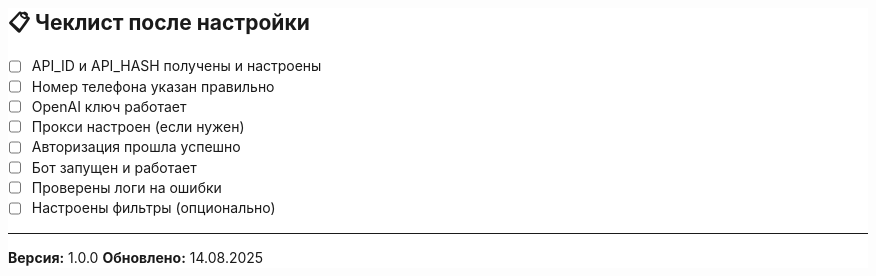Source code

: 
## 📋 Чеклист после настройки

- [ ] API_ID и API_HASH получены и настроены
- [ ] Номер телефона указан правильно
- [ ] OpenAI ключ работает
- [ ] Прокси настроен (если нужен)
- [ ] Авторизация прошла успешно
- [ ] Бот запущен и работает
- [ ] Проверены логи на ошибки
- [ ] Настроены фильтры (опционально)

---

**Версия:** 1.0.0
**Обновлено:** 14.08.2025
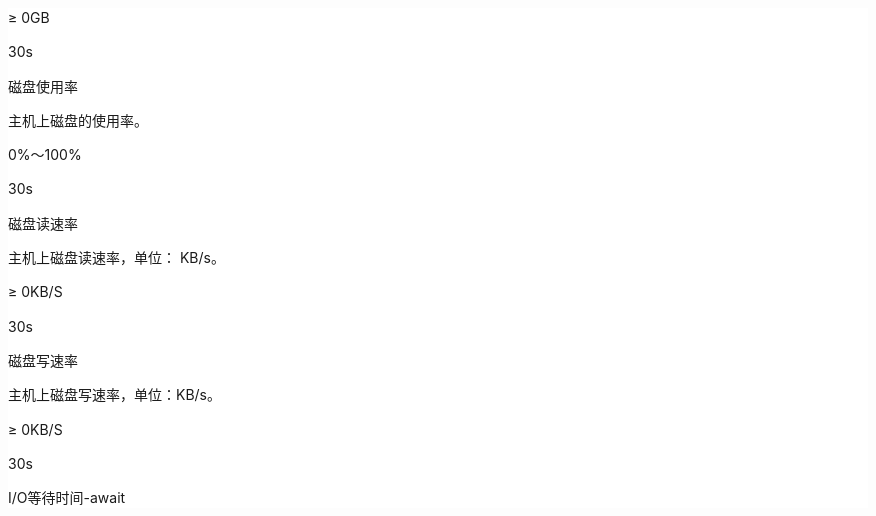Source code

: <td class="cellrowborder" valign="top" headers="mcps1.2.6.1.3 "><p id="zh-cn_topic_0000001076801559_p202387571243"><a name="zh-cn_topic_0000001076801559_p202387571243"></a><a name="zh-cn_topic_0000001076801559_p202387571243"></a>≥ 0GB</p>
</td>
<td class="cellrowborder" valign="top" headers="mcps1.2.6.1.4 "><p id="zh-cn_topic_0000001076801559_p18670013145717"><a name="zh-cn_topic_0000001076801559_p18670013145717"></a><a name="zh-cn_topic_0000001076801559_p18670013145717"></a>30s</p>
</td>
</tr>
<tr id="zh-cn_topic_0000001076801559_row17416145413244"><td class="cellrowborder" valign="top" headers="mcps1.2.6.1.1 "><p id="zh-cn_topic_0000001076801559_p1141615462412"><a name="zh-cn_topic_0000001076801559_p1141615462412"></a><a name="zh-cn_topic_0000001076801559_p1141615462412"></a>磁盘使用率</p>
</td>
<td class="cellrowborder" valign="top" headers="mcps1.2.6.1.2 "><p id="zh-cn_topic_0000001076801559_p94161454142420"><a name="zh-cn_topic_0000001076801559_p94161454142420"></a><a name="zh-cn_topic_0000001076801559_p94161454142420"></a>主机上磁盘的使用率。</p>
</td>
<td class="cellrowborder" valign="top" headers="mcps1.2.6.1.3 "><p id="zh-cn_topic_0000001076801559_p124164544243"><a name="zh-cn_topic_0000001076801559_p124164544243"></a><a name="zh-cn_topic_0000001076801559_p124164544243"></a>0%～100%</p>
</td>
<td class="cellrowborder" valign="top" headers="mcps1.2.6.1.4 "><p id="zh-cn_topic_0000001076801559_p4670161315577"><a name="zh-cn_topic_0000001076801559_p4670161315577"></a><a name="zh-cn_topic_0000001076801559_p4670161315577"></a>30s</p>
</td>
</tr>
<tr id="zh-cn_topic_0000001076801559_row3200751112415"><td class="cellrowborder" valign="top" headers="mcps1.2.6.1.1 "><p id="zh-cn_topic_0000001076801559_p9200451192418"><a name="zh-cn_topic_0000001076801559_p9200451192418"></a><a name="zh-cn_topic_0000001076801559_p9200451192418"></a>磁盘读速率</p>
</td>
<td class="cellrowborder" valign="top" headers="mcps1.2.6.1.2 "><p id="zh-cn_topic_0000001076801559_p12001651192412"><a name="zh-cn_topic_0000001076801559_p12001651192412"></a><a name="zh-cn_topic_0000001076801559_p12001651192412"></a>主机上磁盘读速率，单位： KB/s。</p>
</td>
<td class="cellrowborder" valign="top" headers="mcps1.2.6.1.3 "><p id="zh-cn_topic_0000001076801559_p5200165117244"><a name="zh-cn_topic_0000001076801559_p5200165117244"></a><a name="zh-cn_topic_0000001076801559_p5200165117244"></a>≥ 0KB/S</p>
</td>
<td class="cellrowborder" valign="top" headers="mcps1.2.6.1.4 "><p id="zh-cn_topic_0000001076801559_p367051325713"><a name="zh-cn_topic_0000001076801559_p367051325713"></a><a name="zh-cn_topic_0000001076801559_p367051325713"></a>30s</p>
</td>
</tr>
<tr id="zh-cn_topic_0000001076801559_row72517246255"><td class="cellrowborder" valign="top" headers="mcps1.2.6.1.1 "><p id="zh-cn_topic_0000001076801559_p1025192492518"><a name="zh-cn_topic_0000001076801559_p1025192492518"></a><a name="zh-cn_topic_0000001076801559_p1025192492518"></a>磁盘写速率</p>
</td>
<td class="cellrowborder" valign="top" headers="mcps1.2.6.1.2 "><p id="zh-cn_topic_0000001076801559_p1251124182510"><a name="zh-cn_topic_0000001076801559_p1251124182510"></a><a name="zh-cn_topic_0000001076801559_p1251124182510"></a>主机上磁盘写速率，单位：KB/s。</p>
</td>
<td class="cellrowborder" valign="top" headers="mcps1.2.6.1.3 "><p id="zh-cn_topic_0000001076801559_p725142415250"><a name="zh-cn_topic_0000001076801559_p725142415250"></a><a name="zh-cn_topic_0000001076801559_p725142415250"></a>≥ 0KB/S</p>
</td>
<td class="cellrowborder" valign="top" headers="mcps1.2.6.1.4 "><p id="zh-cn_topic_0000001076801559_p8670813155717"><a name="zh-cn_topic_0000001076801559_p8670813155717"></a><a name="zh-cn_topic_0000001076801559_p8670813155717"></a>30s</p>
</td>
</tr>
<tr id="zh-cn_topic_0000001076801559_row11477134516253"><td class="cellrowborder" valign="top" headers="mcps1.2.6.1.1 "><p id="p9685921777"><a name="p9685921777"></a><a name="p9685921777"></a>I/O等待时间-await</p>
</td>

********************

### Problem description
Gather every line of the data above that contains the word "работает", and list those lines in the order they appear.

### Final answer
- [ ] OpenAI ключ работает
- [ ] Бот запущен и работает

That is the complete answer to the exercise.